Mammadova, “Eşim öldürülünce, kardeşi Suat Dokumacı’ya eşimin öldüğünü, dönmek için yol aradığımı söylemiş oldum. Eşimin kardeşine Türk askeri birliğine teslim olmamı söylemişler. Ben de Türk askeri bölgesine gidip teslim oldum” dedi.

Savcı samimi bulmadı

Duruşma savcısı verdiği mütalaasında sanığın yasal olmayan yollarla Türkiye’ye giriş yaptığını, faal pişmanlıktan faydalanabilmek için örgütün faaliyeti ve yapısı çerçevesinde işlenen hatalarla ilgili samimi ve eksiksiz olarak bilgi verilmesi gerektiğini belirterek, “Ancak sanığın eşi olan Mustafa Dokumacı’nın örgüt içerisindeki pozisyonu da nazara alındığında, sanığın bildiklerini samimi ve eksiksiz biçimde beyan etmediğinin ve denetimli faal pişmanlık beyanında bulunduğunun tarafımızca kıymetlendirilmesi karşısında, sanık hakkında faal pişmanlık kararları tatbik edilmeksizin üzerine atılı DEAŞ silahlı terör örgütüne üye olma kabahati açısından cezalandırılmasına karar verilmeli” dedi.

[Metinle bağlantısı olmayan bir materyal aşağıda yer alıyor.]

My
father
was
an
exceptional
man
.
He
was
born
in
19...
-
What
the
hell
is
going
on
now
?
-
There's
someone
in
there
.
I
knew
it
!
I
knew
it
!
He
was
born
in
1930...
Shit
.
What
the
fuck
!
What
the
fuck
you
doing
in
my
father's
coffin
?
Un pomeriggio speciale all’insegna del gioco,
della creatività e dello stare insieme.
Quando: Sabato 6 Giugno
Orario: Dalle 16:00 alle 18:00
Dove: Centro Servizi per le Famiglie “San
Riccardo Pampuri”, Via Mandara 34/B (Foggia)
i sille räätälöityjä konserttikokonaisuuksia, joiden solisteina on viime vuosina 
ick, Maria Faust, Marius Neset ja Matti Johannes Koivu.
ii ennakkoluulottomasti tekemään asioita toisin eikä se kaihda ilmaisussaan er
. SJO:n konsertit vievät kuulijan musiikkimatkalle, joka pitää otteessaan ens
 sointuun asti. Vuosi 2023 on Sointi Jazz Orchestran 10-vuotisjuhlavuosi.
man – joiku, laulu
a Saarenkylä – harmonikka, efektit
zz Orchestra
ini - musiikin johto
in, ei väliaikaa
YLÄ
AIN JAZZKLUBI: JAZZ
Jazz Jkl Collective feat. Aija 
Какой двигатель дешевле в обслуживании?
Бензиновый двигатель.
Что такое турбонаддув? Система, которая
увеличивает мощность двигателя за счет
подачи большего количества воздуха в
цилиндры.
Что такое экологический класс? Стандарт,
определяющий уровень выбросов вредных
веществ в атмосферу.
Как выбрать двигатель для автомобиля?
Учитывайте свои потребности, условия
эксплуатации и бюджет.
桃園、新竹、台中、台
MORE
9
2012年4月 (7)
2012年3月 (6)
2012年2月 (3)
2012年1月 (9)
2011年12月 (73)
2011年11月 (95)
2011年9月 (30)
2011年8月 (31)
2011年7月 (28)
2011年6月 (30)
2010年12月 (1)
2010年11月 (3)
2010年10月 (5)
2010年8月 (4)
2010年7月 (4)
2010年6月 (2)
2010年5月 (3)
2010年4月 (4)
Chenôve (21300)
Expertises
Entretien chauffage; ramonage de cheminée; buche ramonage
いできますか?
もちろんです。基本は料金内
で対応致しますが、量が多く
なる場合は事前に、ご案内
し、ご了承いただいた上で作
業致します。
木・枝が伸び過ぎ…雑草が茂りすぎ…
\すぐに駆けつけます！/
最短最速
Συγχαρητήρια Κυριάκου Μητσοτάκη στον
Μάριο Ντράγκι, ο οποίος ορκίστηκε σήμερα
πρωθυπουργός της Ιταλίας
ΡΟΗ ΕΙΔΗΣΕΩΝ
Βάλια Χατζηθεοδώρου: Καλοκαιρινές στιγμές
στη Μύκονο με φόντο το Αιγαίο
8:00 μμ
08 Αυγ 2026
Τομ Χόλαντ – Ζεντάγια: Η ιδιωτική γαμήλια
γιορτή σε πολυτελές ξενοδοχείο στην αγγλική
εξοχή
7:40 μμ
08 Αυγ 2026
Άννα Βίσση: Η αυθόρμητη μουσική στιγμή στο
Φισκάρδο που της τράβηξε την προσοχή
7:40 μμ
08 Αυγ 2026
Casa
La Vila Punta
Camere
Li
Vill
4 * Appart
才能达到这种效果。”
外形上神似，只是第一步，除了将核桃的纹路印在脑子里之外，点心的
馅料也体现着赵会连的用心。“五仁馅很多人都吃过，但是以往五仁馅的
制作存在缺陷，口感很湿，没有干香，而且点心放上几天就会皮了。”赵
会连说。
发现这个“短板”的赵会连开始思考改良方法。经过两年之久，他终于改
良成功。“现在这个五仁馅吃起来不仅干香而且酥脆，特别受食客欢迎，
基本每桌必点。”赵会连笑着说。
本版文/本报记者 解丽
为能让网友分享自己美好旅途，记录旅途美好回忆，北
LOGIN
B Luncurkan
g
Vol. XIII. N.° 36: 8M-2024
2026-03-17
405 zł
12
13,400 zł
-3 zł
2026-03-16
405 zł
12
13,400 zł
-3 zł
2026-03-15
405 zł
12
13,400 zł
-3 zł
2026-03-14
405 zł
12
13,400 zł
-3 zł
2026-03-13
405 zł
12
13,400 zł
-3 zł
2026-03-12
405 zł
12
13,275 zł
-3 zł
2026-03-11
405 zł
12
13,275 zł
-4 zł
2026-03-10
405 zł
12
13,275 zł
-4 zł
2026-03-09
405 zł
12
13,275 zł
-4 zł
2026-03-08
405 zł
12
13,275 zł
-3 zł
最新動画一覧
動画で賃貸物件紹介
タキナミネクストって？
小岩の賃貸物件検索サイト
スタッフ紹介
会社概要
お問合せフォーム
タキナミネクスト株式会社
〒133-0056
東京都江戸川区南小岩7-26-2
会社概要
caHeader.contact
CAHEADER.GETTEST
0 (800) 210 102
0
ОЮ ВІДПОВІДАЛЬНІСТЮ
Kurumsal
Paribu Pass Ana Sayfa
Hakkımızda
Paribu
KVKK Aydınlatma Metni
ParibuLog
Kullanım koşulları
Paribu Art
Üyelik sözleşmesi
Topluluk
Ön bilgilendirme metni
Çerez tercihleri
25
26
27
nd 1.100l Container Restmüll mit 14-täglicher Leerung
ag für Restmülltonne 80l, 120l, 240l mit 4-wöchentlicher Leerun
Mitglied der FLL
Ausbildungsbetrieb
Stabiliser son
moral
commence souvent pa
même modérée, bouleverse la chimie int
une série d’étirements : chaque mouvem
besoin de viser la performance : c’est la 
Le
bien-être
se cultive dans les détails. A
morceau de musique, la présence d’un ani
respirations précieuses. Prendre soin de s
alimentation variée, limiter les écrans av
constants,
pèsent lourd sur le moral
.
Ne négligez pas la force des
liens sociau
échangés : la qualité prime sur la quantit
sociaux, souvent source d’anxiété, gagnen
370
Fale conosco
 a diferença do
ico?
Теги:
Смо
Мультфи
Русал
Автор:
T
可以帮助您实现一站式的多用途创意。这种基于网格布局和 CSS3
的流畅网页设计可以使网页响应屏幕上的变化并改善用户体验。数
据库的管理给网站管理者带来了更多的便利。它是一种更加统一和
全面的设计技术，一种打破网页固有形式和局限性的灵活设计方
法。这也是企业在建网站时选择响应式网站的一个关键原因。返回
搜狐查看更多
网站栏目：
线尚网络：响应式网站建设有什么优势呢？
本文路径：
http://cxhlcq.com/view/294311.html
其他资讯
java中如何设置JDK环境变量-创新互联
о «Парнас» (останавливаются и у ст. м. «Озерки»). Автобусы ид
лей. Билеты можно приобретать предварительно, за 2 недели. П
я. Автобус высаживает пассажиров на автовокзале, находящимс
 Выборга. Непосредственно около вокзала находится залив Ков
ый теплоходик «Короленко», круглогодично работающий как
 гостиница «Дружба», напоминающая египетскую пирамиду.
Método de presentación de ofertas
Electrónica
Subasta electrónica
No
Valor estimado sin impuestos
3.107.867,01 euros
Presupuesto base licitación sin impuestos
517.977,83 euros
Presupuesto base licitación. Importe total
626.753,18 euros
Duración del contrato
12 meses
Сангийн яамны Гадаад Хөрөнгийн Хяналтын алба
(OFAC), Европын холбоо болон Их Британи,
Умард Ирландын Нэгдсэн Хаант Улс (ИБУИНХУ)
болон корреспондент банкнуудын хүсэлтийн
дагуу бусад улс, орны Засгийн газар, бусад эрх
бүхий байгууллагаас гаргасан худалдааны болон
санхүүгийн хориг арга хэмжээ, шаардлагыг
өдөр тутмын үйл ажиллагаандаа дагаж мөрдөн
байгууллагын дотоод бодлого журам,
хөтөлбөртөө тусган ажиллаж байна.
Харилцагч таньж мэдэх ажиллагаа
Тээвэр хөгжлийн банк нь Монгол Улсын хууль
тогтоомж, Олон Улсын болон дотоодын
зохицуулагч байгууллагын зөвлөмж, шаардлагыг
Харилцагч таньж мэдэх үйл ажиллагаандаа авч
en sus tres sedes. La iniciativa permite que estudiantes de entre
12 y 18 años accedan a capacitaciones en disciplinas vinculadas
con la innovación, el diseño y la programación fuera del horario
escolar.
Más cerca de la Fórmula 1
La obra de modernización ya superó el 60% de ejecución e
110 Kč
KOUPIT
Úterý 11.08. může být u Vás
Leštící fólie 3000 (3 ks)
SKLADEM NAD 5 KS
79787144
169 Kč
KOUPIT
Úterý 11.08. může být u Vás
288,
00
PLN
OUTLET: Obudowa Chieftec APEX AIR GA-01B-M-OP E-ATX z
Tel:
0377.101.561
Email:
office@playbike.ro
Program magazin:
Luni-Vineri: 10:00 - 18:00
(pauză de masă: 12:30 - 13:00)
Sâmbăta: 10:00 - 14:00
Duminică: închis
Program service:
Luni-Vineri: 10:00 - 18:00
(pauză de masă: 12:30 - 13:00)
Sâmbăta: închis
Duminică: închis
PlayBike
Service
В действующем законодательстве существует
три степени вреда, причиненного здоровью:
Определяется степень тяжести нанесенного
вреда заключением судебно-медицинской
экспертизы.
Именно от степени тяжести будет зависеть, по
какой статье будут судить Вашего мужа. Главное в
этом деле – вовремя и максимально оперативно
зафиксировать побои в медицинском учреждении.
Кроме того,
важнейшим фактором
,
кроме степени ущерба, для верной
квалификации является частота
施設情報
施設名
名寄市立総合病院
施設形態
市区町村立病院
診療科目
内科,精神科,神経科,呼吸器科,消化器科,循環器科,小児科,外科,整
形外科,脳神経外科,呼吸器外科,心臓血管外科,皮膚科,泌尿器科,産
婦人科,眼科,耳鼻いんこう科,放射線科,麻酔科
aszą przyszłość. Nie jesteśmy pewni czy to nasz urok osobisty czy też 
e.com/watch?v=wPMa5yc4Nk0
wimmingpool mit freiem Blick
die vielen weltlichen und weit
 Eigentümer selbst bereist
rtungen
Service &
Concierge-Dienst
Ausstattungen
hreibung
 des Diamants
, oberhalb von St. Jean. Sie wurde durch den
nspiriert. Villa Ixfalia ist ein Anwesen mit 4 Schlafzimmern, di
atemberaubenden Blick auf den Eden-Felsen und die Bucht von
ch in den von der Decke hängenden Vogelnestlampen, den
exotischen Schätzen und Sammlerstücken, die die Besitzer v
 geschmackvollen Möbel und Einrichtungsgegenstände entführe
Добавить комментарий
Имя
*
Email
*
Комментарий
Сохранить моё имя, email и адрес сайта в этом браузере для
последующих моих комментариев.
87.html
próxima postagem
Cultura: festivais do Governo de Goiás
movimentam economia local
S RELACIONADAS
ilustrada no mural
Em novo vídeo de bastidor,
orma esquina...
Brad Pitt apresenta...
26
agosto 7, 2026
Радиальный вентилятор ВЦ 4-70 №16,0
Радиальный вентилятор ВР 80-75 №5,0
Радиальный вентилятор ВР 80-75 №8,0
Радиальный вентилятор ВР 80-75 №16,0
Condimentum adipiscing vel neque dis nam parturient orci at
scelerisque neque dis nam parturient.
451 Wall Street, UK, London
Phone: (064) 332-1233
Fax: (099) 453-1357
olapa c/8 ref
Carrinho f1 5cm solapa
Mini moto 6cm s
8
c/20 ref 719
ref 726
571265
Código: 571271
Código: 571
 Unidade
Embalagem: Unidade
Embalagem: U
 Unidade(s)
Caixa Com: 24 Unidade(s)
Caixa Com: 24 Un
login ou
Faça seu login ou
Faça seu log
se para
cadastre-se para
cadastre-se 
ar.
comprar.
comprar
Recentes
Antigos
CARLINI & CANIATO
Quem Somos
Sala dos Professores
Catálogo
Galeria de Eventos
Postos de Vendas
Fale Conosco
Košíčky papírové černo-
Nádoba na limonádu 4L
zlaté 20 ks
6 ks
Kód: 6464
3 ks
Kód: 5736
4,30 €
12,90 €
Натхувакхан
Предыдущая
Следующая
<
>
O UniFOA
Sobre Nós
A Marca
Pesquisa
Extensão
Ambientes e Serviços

Ceza verilmedi tahliye edildi

Savunmaların akabinde mahkeme heyeti, oy birliğiyle “Sanığın DEAŞ silahlı terör örgütüne üye olduğu kanaatine varıldığı, lakin istekli olarak teslim olup, örgütün yapısı ve faaliyeti çerçevesinde işlenen cürümlerle ilgili bilgi verdiği sebebi öne sürülerek” hakkında ceza verilmesine yer olmadığına hükmetti. Sanığın tahliyesine karar veren mahkeme, yurt dışına çıkmama halindeki isimli denetim sonucunı da kaldırdı.